待完成任务
**A.** 根据摘要回答下列问题：
(i) 主从式区域纵联方案在每一个分段开关处配备了什么？
(ii) 故障方向元件采用了哪些原理？
(iii) 主机和从机通过什么进行信息交互？
**B.** 用两句话概括摘要的内容。
**C.** 返回摘要中以含有“本文在总结和借鉴前人研究工作”的词句开头、以“好的人机交互界面和组网功能。”结尾的那一段，原文照录。

含分布式电源的配网故障检测及隔离技术研究
|
摘要
近年来分布式发电技术(Distribution Generation:DG)得到了快速的发展,随着DG的并网运行,改变了配网原有的短路电流流向,导致原有馈线保护出现灵敏度降低、拒动、误动等问题,这给配网故障的检测与隔离带来多方面的问题,因此开展相关方面的研究,寻找新的解决问题的途径,提出相应的对策是十分必要的,对于DG在配网中的发展和推广有着重要的意义。
本文在总结和借鉴前人研究工作的基础上,通过对DG接入配网后对保护影响的定性分析,发现当发生故障时,故障点与DG之间不同的位置关系,对线路保护的影响会有所不同。通过分析可知:当DG上游发生故障时,故障馈线保护所感受到的故障电流与只与系统侧电源有关,但由于DG所引起的反向电流如果过大,有可能引起故障点与DG之间馈线保护的误动;DG下游发生故障时,DG上游的馈线保护感受到的短路电流将会根据DG接入的位置和容量的改变,受到不同程度的影响。当故障发生在DG接入馈线时,对DG下游保护无影响;当故障发生在DG下游馈线时,下游保护流过的短路电流将受DG助增电流的影响而增大。基于以上的结论对电流保护进行了改进配置,并提出了三种应对DG并网后配网故障检测与隔离的方案,包括重合器-分段器配合模式的改进方案、基于通信的分布式纵联与主从式区域纵联方案,并分析了其各自的特点和适用范围。重点对其中的主从式区域纵联方案进行了深入研究,包括对故障检测与隔离算法的研究、相应软硬件装置的设计与实现和通信方案的研究等。
主从式区域纵联方案在每一个分段开关处配备保护从机,依靠其内部的故障方向元件,测量其安装点处的故障方向,当配网系统故障后,主机下发命令收集从机故障方向信息,之后通过故障检测与隔离算法对所收集的信息进行运算处理,得出最终的故障区段和需要跳开的开关信息,并下发跳闸指令,完成故障的隔离。其中方向元件的可靠动作、故障检测与隔离算法的合理设计和通信的快速可靠是方案实现的关键。因此在实现方案之前首先通过对系统的需求进行分析,构建出了方案基本的结构框架,并重点针对系统的核心算法进行了各种情况的讨论,包括故障检测算法、故障隔离算法、系统结构发生变化时的处理措施和系统信息不完备情况的故障处理分析,在此基础上通过各功能模块的构建实现,开发完成了主机监控系统;故障方向的检测是通过分段开关处的保护从机实现的,其中的故障方向元件采用故障分量和90°接线原理,保证了方向元件的可靠性,该从机装置是为实现本方案单独开发的软硬兼备的保护装置,很好的满足了对故障检测的需要,并且具有友好的人机交互界面和组网功能。
在配网故障的处理过程中,主机和从机通过光纤通信网络进行信息的交互。本文制定了详细的通信策略和搭建了可靠的通信平台,保证了系统通信的快速实现。最后通过搭建现场实验平台和制定相应的测试方案,完成了对整套系统方案的测试工作,从而验证了主从式区域纵联方案在分布式电源接入后实现正确、快速的配网故障检测与隔离的可行性。

条目列表
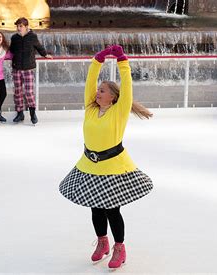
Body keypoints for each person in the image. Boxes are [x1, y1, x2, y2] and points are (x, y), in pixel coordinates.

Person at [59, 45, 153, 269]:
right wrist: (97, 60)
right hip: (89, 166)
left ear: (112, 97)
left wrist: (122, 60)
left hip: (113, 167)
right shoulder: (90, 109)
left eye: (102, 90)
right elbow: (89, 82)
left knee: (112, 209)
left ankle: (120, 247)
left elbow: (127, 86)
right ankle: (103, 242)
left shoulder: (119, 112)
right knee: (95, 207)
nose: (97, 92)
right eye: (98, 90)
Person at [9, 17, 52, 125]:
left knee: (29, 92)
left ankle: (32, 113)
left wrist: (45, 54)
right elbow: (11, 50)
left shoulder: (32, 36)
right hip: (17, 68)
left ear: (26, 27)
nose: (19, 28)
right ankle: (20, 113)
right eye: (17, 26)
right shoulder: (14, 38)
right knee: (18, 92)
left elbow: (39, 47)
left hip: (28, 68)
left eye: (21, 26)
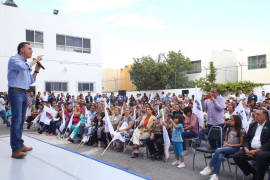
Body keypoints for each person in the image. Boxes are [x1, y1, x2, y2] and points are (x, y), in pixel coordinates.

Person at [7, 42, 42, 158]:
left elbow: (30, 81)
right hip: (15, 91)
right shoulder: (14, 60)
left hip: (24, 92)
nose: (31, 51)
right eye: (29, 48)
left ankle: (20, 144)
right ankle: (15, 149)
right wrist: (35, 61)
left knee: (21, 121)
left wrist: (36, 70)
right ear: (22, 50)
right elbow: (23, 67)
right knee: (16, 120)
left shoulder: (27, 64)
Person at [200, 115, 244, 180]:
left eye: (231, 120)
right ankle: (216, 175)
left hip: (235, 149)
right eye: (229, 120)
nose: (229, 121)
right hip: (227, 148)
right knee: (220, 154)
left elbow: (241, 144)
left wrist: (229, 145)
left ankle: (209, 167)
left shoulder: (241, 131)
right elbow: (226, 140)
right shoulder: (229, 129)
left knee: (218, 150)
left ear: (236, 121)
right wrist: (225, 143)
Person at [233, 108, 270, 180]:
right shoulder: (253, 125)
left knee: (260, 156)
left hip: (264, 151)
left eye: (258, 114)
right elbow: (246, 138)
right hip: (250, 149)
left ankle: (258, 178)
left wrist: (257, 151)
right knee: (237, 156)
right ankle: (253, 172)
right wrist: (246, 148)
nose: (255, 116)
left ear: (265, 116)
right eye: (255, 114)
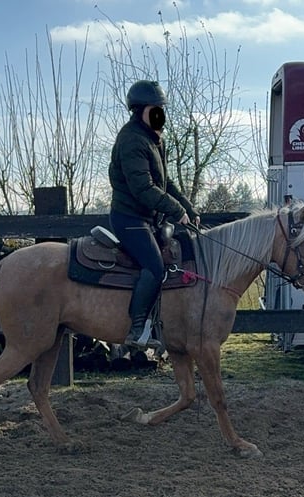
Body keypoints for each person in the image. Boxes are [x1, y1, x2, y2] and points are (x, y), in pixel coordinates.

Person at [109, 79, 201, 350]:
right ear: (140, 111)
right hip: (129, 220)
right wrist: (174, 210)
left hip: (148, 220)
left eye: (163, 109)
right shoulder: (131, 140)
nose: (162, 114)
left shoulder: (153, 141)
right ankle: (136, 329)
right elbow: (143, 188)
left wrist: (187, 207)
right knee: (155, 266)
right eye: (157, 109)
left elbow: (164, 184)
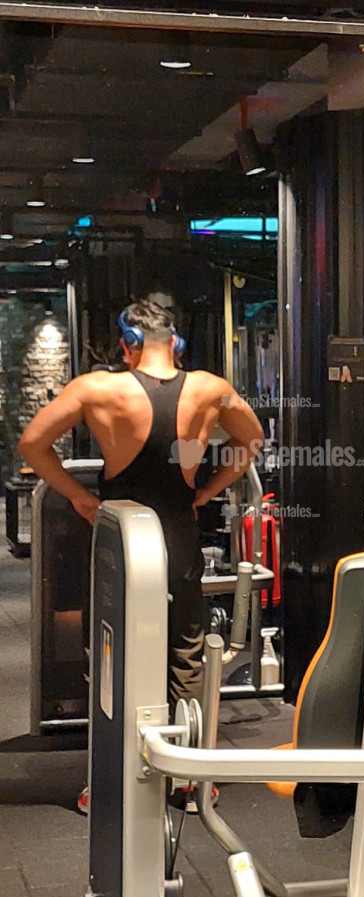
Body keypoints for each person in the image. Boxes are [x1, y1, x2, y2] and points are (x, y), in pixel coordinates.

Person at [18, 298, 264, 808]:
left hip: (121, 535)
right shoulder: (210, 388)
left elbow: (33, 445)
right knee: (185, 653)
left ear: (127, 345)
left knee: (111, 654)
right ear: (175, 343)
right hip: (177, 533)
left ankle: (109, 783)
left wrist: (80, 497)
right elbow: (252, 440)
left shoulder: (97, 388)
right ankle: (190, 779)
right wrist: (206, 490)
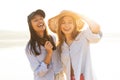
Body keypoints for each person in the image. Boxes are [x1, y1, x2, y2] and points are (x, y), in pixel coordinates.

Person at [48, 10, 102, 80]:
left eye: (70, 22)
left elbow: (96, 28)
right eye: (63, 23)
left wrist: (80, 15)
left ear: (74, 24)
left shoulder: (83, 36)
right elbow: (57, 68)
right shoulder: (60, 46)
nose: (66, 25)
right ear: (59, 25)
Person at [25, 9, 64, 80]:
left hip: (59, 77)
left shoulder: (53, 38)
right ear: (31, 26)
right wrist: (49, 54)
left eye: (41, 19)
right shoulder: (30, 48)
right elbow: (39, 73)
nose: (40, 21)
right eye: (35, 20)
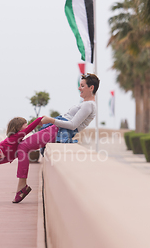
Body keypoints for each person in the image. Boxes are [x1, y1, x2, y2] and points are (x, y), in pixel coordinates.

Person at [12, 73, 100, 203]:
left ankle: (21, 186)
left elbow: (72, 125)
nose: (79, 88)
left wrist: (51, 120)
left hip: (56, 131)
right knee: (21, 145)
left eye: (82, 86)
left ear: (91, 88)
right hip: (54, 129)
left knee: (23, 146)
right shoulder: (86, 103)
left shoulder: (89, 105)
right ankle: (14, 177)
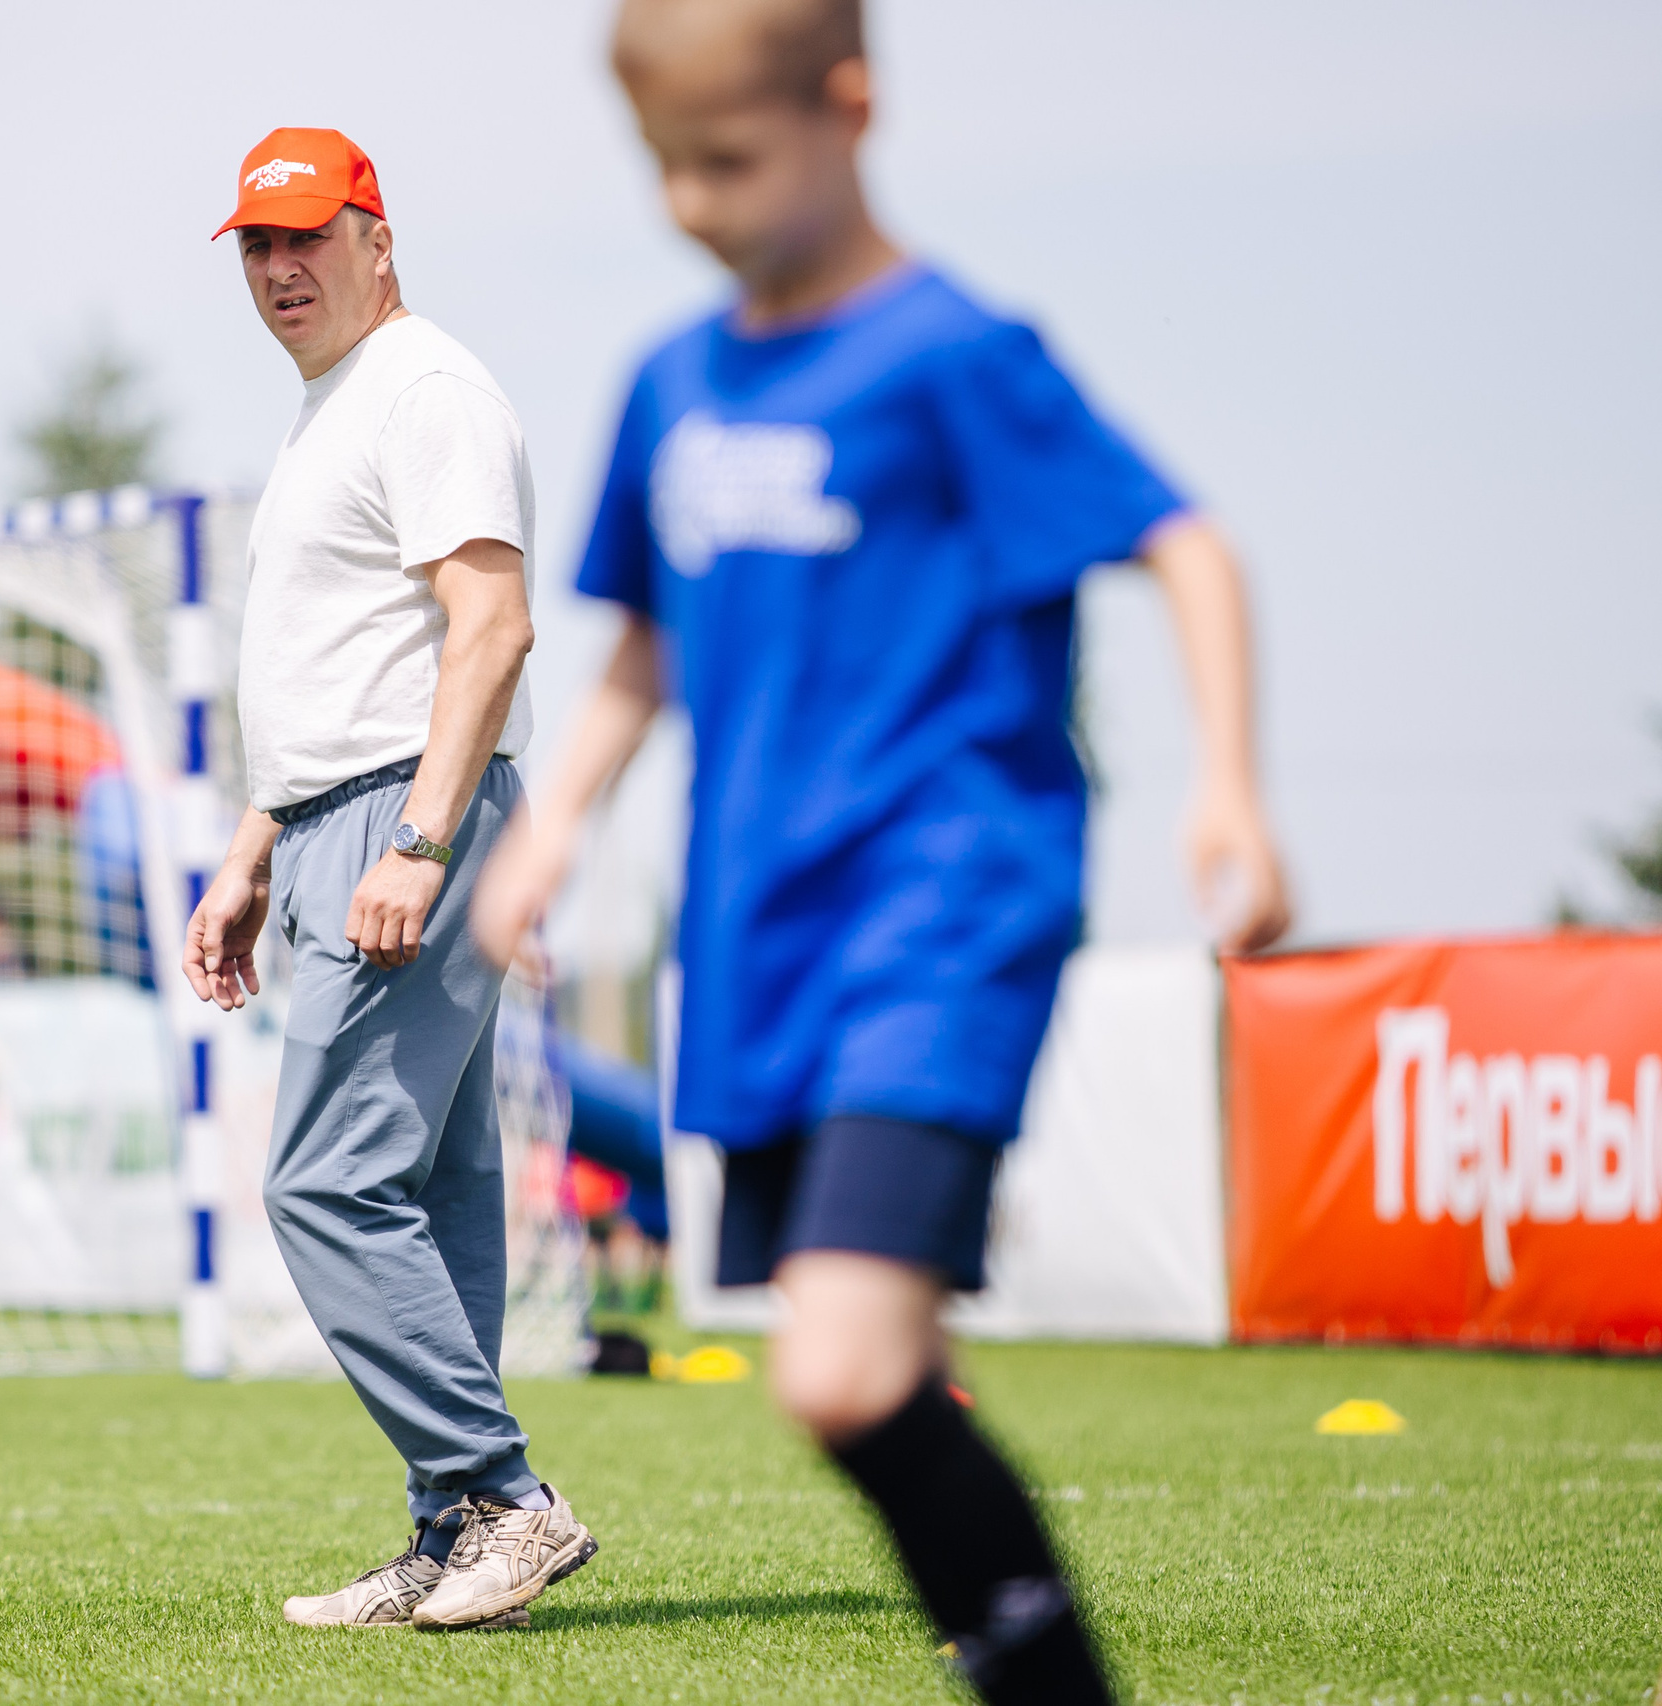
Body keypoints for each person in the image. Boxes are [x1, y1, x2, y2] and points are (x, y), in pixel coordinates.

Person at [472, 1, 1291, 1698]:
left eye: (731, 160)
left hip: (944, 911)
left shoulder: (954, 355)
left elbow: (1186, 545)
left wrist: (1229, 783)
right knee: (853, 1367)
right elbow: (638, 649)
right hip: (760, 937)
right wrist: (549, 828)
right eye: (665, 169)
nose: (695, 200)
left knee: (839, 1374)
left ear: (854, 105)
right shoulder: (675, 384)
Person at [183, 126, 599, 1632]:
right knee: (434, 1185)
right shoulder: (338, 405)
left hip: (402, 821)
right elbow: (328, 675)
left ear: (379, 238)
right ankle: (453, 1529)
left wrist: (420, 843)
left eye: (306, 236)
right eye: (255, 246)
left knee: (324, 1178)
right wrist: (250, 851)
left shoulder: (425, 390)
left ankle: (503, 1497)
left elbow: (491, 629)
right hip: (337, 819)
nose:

答案列表
**A.**
(i) 保护从机。
(ii) 故障分量和90°接线原理。
(iii) 光纤通信网络。

**B.** DG并网改变了配网原有的短路电流流向，导致原有馈线保护出现灵敏度降低、拒动、误动等问题；文中据此对电流保护进行了改进配置，并提出了三种方案：重合器-分段器配合模式的改进方案、基于通信的分布式纵联方案与主从式区域纵联方案。重点研究的主从式区域纵联方案由主机收集各分段开关处保护从机的故障方向信息，经算法得出故障区段后下发跳闸指令，主从机之间经光纤通信网络交互信息，现场实验验证了该方案在分布式电源接入后实现正确、快速的配网故障检测与隔离的可行性。

**C.**
本文在总结和借鉴前人研究工作的基础上,通过对DG接入配网后对保护影响的定性分析,发现当发生故障时,故障点与DG之间不同的位置关系,对线路保护的影响会有所不同。通过分析可知:当DG上游发生故障时,故障馈线保护所感受到的故障电流与只与系统侧电源有关,但由于DG所引起的反向电流如果过大,有可能引起故障点与DG之间馈线保护的误动;DG下游发生故障时,DG上游的馈线保护感受到的短路电流将会根据DG接入的位置和容量的改变,受到不同程度的影响。当故障发生在DG接入馈线时,对DG下游保护无影响;当故障发生在DG下游馈线时,下游保护流过的短路电流将受DG助增电流的影响而增大。基于以上的结论对电流保护进行了改进配置,并提出了三种应对DG并网后配网故障检测与隔离的方案,包括重合器-分段器配合模式的改进方案、基于通信的分布式纵联与主从式区域纵联方案,并分析了其各自的特点和适用范围。重点对其中的主从式区域纵联方案进行了深入研究,包括对故障检测与隔离算法的研究、相应软硬件装置的设计与实现和通信方案的研究等。
主从式区域纵联方案在每一个分段开关处配备保护从机,依靠其内部的故障方向元件,测量其安装点处的故障方向,当配网系统故障后,主机下发命令收集从机故障方向信息,之后通过故障检测与隔离算法对所收集的信息进行运算处理,得出最终的故障区段和需要跳开的开关信息,并下发跳闸指令,完成故障的隔离。其中方向元件的可靠动作、故障检测与隔离算法的合理设计和通信的快速可靠是方案实现的关键。因此在实现方案之前首先通过对系统的需求进行分析,构建出了方案基本的结构框架,并重点针对系统的核心算法进行了各种情况的讨论,包括故障检测算法、故障隔离算法、系统结构发生变化时的处理措施和系统信息不完备情况的故障处理分析,在此基础上通过各功能模块的构建实现,开发完成了主机监控系统;故障方向的检测是通过分段开关处的保护从机实现的,其中的故障方向元件采用故障分量和90°接线原理,保证了方向元件的可靠性,该从机装置是为实现本方案单独开发的软硬兼备的保护装置,很好的满足了对故障检测的需要,并且具有友好的人机交互界面和组网功能。